Daniel took the folder, stood, and walked to his boss’s four-centuries-old oak office door. Carved in the wood was Saint John, the Baptist, kneeling in the Jordan with his arms open, while Jesus instructed him to fulfill all righteousness.

And a voice came out of the heavens, “You are my beloved Son; in You I am well- pleased.”

After completing his morning prayers, Daniel skipped rope for fifteen minutes, working up a good sweat. Then he donned the gloves and worked out on the heavy bag that hung in the corner of his bedroom, enjoying the electric jolt that ran up his arm each time he landed a particularly vicious blow. The bag bucked and the chains rattled and the feeling of power spurred Daniel on.

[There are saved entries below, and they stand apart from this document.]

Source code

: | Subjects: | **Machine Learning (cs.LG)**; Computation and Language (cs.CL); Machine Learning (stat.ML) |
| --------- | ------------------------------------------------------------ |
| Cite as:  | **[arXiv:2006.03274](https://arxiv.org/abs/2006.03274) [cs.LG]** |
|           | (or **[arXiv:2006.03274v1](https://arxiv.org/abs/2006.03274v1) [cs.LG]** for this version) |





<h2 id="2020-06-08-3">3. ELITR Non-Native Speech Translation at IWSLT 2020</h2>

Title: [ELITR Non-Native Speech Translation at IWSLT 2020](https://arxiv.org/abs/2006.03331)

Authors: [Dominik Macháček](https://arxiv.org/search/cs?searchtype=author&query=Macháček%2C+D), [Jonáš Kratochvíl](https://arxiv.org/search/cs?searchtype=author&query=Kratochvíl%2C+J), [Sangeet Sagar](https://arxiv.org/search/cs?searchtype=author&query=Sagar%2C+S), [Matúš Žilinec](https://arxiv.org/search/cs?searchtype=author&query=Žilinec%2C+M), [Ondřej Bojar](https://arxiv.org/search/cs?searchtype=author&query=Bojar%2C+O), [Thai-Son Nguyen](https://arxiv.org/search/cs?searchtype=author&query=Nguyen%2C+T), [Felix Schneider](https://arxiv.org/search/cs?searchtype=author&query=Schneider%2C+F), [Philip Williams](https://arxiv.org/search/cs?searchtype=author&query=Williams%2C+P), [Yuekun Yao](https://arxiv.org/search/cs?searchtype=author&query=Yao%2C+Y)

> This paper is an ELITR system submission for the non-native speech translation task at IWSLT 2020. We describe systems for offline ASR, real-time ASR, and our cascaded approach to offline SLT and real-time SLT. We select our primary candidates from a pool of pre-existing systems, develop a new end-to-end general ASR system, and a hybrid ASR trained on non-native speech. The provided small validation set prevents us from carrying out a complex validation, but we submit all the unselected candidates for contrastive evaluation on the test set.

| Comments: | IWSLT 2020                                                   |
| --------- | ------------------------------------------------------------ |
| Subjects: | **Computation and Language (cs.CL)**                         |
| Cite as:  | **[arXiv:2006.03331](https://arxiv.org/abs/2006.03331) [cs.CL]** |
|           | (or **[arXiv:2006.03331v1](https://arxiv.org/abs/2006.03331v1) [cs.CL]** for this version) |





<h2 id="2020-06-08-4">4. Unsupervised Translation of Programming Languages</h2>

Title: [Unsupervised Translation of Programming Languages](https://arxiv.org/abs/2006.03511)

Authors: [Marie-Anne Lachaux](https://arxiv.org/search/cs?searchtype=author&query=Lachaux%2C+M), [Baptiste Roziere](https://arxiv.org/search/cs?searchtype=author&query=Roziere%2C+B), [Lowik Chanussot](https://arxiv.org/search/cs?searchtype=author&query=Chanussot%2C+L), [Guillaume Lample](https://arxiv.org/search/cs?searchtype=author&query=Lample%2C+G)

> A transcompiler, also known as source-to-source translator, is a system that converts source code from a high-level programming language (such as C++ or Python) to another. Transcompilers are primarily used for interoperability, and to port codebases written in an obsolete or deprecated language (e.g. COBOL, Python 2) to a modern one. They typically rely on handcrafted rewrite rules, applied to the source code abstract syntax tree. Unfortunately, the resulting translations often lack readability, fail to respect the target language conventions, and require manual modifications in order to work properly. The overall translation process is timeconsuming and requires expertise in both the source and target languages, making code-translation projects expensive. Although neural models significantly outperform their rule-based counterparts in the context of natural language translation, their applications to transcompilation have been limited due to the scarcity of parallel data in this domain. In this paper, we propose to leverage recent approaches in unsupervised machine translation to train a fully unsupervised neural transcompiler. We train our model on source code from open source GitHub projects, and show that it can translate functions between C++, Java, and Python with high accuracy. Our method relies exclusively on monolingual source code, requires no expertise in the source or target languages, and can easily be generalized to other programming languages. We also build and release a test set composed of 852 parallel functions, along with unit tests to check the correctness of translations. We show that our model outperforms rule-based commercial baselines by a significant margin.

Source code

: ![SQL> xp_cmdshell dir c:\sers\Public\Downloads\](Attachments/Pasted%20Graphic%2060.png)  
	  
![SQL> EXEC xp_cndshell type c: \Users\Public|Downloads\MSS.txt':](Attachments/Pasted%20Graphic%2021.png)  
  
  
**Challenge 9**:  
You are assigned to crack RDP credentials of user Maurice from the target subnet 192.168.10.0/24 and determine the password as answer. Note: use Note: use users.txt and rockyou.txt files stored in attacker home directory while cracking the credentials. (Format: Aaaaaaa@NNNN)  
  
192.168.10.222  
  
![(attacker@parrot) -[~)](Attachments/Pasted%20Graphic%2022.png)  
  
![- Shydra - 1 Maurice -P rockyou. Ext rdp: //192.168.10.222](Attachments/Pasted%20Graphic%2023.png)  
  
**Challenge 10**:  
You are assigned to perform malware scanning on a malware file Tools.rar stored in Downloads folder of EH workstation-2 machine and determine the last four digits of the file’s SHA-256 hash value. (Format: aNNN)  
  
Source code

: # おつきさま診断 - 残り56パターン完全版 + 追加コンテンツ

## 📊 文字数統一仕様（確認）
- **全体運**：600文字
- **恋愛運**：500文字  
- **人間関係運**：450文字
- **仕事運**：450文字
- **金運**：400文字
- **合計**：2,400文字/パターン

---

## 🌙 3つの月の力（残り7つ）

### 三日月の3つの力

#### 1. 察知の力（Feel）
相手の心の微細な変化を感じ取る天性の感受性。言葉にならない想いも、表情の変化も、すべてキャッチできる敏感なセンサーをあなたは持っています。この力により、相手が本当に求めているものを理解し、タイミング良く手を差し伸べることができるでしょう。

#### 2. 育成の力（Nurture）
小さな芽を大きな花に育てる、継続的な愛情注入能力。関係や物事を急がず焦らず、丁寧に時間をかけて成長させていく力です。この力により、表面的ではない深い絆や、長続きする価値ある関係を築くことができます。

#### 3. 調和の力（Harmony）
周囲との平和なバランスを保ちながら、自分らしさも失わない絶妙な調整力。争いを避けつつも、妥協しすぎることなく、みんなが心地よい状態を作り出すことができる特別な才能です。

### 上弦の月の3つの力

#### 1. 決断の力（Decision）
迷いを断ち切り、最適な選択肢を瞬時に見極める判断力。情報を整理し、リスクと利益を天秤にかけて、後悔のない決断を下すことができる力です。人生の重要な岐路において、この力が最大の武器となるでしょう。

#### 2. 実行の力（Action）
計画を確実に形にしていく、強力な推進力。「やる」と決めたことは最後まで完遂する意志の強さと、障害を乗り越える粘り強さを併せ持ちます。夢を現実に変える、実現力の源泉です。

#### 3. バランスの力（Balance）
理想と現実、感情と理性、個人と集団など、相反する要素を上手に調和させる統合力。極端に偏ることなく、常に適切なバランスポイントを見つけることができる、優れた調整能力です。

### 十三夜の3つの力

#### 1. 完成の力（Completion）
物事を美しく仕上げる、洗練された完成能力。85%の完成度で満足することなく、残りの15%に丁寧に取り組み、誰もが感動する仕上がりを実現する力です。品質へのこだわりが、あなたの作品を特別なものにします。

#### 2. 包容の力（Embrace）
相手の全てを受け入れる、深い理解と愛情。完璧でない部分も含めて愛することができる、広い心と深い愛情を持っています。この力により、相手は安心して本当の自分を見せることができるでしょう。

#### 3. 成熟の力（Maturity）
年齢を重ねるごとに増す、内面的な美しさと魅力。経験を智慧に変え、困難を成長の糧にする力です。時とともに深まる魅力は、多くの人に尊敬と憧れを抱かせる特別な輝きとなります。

He put even more into his punches, employing his legs, his lower body, and the bag bucked harder and the chains rattled louder. He kept at it until his shoulders and wrists begged for mercy and the muscles of his arms began to twitch from fatigue.

As he pulled the gloves off, his gaze fell to the framed photo on the dresser. From the center of a boxing ring, eighteen-year-old Danny Byrne looked back at him with a prideful grin. The teenager wore silk trunks—purple and gold—and his bare chest, not yet as hairy as it was now in the mirror above the dresser, glistened with sweat. He held a Golden Gloves trophy above his head.

Sometimes it felt like yesterday. Sometimes, a hundred years ago. Daniel couldn’t decide which feeling was the sadder.

Daniel drank espresso in the first-class lounge, waiting for them to call his flight, thinking: One week, at most, and you can wash your hands of the man again.